- **EXERCISE TASKS**
#1 According to the profile of George Adams, where and in what year was he born?
#2 Write out the part of the George Adams profile starting with "George has been" and going on through "never made it.".

::: DOCUMENT EXCERPT

A short, weathered, Tolkienesque figure tries the door of a decrepit shed at the bush’s edge. The shed is the former Paradise School at the head of Lake Wakatipu, and the elderly gentleman is the last survivor of its seven pupils from the 1920s.
He is George Adams, formerly of Mt Earnslaw Station and now of Timaru, back visiting family today, and tomorrow tearing around the southern lakes and the South Island’s big braided rivers in his personal hovercraft. He is the oldest registered owner of a hovercraft in New Zealand.
What sort of man dares to zap around in a hovercraft at age 89, when he should be dozing on a recliner in front of television? This is a man for whom the call of the bowling green will never be as strong as the call of the wild.
George has been shaped by mountains and plains and rivers, by horseback and hardship, by a simple and honest life, by two wives and six kids and by a limitless capacity for hard work. Born in Heriot, west Otago, in 1916, the youngest of eight, he came with his family to the upper Wakatipu in 1920-21, when he was five. He almost never made it.
“My first memory is of my father cutting oats with three horses and a binder. I was just a little chap, and I got lost in the oats for half a day. They didn’t know I was there. When they found me I was carrying my trousers. I probably took them off to lie down and go to sleep. I was lucky not to have been cut up by the binder.”
The family sold up at Heriot and, like carpetbaggers seeking a new life, left for the two-day journey on the back of their truck to Mt Earnslaw Station.
“We had a four-cylinder Chevvy without a cab or body—just the chassis. My father built a cab, seat and deck and transported the whole family on the back from Heriot to Kingston, at the bottom of Lake Wakatipu.”
From there, truck and family caught the ferry Earnslaw to Queenstown, then to Glenorchy at the head of the lake, and then drove 20 km over a horse-and-buggy track to Mt Earnslaw, fording the Rees River to reach the station. It was, George says with typical understatement, “quite an adventure”.
At school, in that converted shed under the towering mountains at Paradise, George’s classmates were the sons and daughters of the scheelite miners, farmers, sawmillers and gold-miners who populated the region, and in class he was clearly a cheeky little pest.
“I got the strap every morning before class started. The teacher, Pearl Reid, said that was in anticipation of my behaviour that day. She was just out of standard six with a certificate in proficiency. She could read and write and do a few sums. There were no exercise books. We wrote on slates with slate pencils.
“A lot of the kids in the region didn’t go to school at all, like the family down the road. They were tough kids, just like their father, the biggest fellow around, a sawmiller who could lift huge logs. One of the boys had a cat, and when it scratched him he held the cat up and whacked off its head with a tomahawk. They were tough kids all right…”

::::::
::: SOURCE DATA

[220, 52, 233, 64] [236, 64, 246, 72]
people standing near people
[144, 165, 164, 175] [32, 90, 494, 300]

::::::

- **ACTIVITY ANSWERS**
#1 He was born in Heriot, west Otago, in 1916.

#2
George has been shaped by mountains and plains and rivers, by horseback and hardship, by a simple and honest life, by two wives and six kids and by a limitless capacity for hard work. Born in Heriot, west Otago, in 1916, the youngest of eight, he came with his family to the upper Wakatipu in 1920-21, when he was five. He almost never made it.